Charles T. Dillon served as West Shore Community College's third president from 1998 to 2014. He was succeeded by Kenneth Urban (2015–2017).

==Academics==
West Shore Community College offers a variety of degree programs, one and two year certificates, as well as non-credit course options. some of these courses are offered online or in hybrid modes. More than 400 students each semester take online courses, with over 25 courses to choose from. Courses range from completely online or online with proctored testing to a blend of online and on-campus (hybrid) delivery. The college's online class presence has been growing such that in the Winter 2016 semester online course credit accounted for 20% of credits being attempted.

===Accreditation===
West Shore Community College participates in the Academic Quality Improvement Program (AQIP), a quality-based, continuous improvement model of accreditation through the Higher Learning Commission (HLC). This AQIP model is based on the Malcolm Baldrige National Quality Award Program and incorporates a review process designed to deliver clear, concrete and efficient feedback to participating institutions. Additionally, it provides assurance of institutional quality to HLC and other audiences and constituencies.

===Partnerships===
The college has articulation agreements with Ferris State University, Central Michigan University, Davenport University, and Walsh College. Learn more about WSCC Partnerships

==WSCC Foundation==
The WSCC Foundation provides financial assistance that benefits the college, its students, and the communities it serves and is building its endowment fund to provide additional scholarships for students desiring to attend the college.

== Recreation ==
The Recreation Center offers non-credit, nominal fee recreation classes from body Shaping and Weight Training for seniors to swim lessons for kids. The Recreation Center has a 25-meter swimming pool and whirlpool, a weight room with free weights and other weight training equipment, one racquet ball court, an arena with six basketball goals, jogging and walking lanes, and areas that can be set up as indoor tennis courts or for volleyball.
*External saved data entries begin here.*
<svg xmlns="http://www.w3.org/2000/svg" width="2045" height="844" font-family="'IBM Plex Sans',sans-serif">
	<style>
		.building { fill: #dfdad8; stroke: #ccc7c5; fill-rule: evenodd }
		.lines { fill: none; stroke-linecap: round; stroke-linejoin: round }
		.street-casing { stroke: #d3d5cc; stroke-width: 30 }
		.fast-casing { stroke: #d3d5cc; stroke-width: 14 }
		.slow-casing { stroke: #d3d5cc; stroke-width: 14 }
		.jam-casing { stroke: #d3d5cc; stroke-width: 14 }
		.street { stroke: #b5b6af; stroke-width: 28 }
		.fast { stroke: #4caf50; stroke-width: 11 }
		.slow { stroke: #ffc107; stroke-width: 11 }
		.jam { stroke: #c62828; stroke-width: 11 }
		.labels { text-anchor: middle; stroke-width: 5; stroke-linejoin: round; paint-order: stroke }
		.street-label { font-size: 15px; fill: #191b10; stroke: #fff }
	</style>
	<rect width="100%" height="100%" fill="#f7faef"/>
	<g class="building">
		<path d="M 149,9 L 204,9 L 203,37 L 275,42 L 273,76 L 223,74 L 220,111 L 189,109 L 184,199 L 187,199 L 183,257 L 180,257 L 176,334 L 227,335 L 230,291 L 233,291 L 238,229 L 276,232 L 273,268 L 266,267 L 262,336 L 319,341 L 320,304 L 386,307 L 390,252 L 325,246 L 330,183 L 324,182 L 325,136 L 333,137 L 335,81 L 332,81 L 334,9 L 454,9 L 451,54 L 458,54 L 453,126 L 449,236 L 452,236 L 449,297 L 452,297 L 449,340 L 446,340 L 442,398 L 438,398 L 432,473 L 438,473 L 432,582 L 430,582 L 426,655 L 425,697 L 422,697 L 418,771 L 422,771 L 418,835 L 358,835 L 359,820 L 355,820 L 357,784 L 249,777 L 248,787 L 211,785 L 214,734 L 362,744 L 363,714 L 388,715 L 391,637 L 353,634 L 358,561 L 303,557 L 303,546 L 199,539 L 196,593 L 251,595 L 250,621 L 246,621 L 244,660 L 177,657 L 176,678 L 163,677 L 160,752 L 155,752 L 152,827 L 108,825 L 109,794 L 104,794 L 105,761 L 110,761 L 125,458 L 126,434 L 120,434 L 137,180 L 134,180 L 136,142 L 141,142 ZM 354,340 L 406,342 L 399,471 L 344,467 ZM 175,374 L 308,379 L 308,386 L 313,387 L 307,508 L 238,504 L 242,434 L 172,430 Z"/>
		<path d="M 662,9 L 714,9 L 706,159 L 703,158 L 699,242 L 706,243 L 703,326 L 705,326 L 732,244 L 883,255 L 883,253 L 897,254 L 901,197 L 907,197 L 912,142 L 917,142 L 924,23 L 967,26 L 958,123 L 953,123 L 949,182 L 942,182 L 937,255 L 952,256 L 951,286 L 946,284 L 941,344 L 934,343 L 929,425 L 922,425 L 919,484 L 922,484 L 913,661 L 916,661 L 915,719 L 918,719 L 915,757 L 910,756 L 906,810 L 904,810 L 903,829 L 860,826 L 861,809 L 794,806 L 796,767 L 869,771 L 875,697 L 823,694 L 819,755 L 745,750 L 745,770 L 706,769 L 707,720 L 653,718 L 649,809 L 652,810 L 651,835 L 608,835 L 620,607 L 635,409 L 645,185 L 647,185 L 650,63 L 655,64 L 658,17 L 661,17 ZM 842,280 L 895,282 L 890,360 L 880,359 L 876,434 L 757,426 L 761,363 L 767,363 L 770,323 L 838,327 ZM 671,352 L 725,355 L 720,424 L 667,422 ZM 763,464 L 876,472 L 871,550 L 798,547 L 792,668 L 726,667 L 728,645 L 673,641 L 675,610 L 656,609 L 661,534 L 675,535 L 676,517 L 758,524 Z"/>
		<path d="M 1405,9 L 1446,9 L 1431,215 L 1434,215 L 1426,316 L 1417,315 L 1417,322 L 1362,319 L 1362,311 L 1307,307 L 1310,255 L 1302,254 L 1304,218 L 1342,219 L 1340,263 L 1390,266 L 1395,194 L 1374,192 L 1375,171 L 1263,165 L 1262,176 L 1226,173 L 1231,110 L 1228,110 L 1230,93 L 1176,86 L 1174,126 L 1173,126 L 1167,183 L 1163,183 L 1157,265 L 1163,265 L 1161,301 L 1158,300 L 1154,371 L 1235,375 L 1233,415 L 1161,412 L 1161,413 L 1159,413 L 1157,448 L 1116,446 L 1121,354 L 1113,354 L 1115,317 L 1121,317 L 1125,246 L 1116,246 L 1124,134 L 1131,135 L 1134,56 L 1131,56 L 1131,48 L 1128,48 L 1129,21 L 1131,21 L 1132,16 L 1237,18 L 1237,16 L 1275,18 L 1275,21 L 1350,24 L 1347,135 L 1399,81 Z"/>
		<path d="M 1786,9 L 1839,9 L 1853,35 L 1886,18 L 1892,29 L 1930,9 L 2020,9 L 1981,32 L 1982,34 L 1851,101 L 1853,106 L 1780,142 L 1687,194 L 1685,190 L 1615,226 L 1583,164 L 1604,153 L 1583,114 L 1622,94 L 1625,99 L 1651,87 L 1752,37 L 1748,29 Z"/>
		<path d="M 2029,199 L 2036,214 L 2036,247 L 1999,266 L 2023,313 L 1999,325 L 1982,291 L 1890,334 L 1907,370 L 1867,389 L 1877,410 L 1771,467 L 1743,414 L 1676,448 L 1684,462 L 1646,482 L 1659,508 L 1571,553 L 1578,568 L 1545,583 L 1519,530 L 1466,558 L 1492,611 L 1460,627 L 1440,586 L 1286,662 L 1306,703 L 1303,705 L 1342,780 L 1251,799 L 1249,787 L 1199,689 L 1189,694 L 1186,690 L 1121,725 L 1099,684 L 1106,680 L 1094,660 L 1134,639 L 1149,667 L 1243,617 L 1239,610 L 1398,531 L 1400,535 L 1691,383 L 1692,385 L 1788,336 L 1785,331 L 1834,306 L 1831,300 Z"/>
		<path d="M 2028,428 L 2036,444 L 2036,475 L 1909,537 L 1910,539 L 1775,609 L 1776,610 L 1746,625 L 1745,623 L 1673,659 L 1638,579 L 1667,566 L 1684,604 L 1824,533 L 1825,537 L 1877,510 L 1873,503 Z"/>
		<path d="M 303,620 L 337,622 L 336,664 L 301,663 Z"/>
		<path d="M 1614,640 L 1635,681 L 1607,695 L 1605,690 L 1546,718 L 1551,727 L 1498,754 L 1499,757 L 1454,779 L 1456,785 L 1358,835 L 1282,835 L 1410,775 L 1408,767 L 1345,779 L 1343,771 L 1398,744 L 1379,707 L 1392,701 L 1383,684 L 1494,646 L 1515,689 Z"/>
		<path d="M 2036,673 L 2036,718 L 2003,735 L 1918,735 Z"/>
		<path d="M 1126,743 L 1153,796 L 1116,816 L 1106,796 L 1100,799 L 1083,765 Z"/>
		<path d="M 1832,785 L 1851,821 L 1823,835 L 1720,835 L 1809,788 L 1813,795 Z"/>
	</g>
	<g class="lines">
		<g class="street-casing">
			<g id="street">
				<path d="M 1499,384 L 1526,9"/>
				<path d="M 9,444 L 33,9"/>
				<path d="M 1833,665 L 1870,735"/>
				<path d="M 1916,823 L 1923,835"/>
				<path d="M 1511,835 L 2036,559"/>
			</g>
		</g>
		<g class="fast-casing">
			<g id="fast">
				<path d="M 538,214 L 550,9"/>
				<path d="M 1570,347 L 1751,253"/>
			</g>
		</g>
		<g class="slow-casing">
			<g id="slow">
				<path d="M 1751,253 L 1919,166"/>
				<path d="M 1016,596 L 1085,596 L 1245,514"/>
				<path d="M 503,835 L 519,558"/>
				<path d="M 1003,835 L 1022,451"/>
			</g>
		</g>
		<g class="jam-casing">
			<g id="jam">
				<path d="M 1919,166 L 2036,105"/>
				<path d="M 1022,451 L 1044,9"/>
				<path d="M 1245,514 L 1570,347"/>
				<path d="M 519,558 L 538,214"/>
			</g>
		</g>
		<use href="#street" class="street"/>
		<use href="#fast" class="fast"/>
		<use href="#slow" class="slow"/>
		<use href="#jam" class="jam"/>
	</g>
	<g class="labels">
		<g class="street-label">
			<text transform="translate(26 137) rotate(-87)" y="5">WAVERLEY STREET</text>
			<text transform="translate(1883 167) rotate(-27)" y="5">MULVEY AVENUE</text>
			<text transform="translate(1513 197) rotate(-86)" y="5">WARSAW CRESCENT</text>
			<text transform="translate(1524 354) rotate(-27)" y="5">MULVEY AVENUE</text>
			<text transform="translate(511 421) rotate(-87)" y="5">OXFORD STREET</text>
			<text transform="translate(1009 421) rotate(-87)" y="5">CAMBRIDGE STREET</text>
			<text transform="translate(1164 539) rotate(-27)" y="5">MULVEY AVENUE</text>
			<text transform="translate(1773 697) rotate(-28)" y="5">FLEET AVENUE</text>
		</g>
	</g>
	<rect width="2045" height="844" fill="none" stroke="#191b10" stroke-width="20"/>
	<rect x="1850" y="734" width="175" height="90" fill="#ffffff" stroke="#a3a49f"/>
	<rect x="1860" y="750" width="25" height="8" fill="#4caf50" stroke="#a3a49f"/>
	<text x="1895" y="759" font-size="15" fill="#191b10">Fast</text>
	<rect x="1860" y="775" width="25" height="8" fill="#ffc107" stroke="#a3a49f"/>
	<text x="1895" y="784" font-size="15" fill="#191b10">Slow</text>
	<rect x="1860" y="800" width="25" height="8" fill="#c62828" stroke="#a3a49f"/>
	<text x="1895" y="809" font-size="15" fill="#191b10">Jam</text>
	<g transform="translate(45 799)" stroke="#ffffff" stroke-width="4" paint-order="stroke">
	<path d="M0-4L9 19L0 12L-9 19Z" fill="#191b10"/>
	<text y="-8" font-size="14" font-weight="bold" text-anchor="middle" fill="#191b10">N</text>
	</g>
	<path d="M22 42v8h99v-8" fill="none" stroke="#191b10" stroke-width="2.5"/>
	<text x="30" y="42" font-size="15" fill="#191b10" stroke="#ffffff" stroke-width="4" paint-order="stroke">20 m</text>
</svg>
West Shore Community Ice Arena provides hockey and open skating opportunities for area citizens. It is designed for year-round use, and contains a National Hockey League size ice surface. The West Shore Community Ice Arena is home to the West Shore Wolves Amateur Hockey Association, Manistee Chippewa Junior Varsity and Varsity Hockey programs.

==Community==
In addition to offering instructional programs, the college serves the area with lectures, theater productions, dance and musical performances in the Center Stage Theater, art exhibits in the Manierre Dawson Gallery, and other types of entertainment for both student and community members.

Career counseling services are available offering a full range of advising and aptitude testing.

==Student organizations==
The Student Organizations and Activities Program (SOAP) sponsors campus events and leadership opportunities designed to complement and enrich student learning in the classroom. The college has a number of student groups ranging from Phi Theta Kappa to the L.A.R.P. Club (Live Action Role-Playing). It is a fairly easy process for students to start a new club.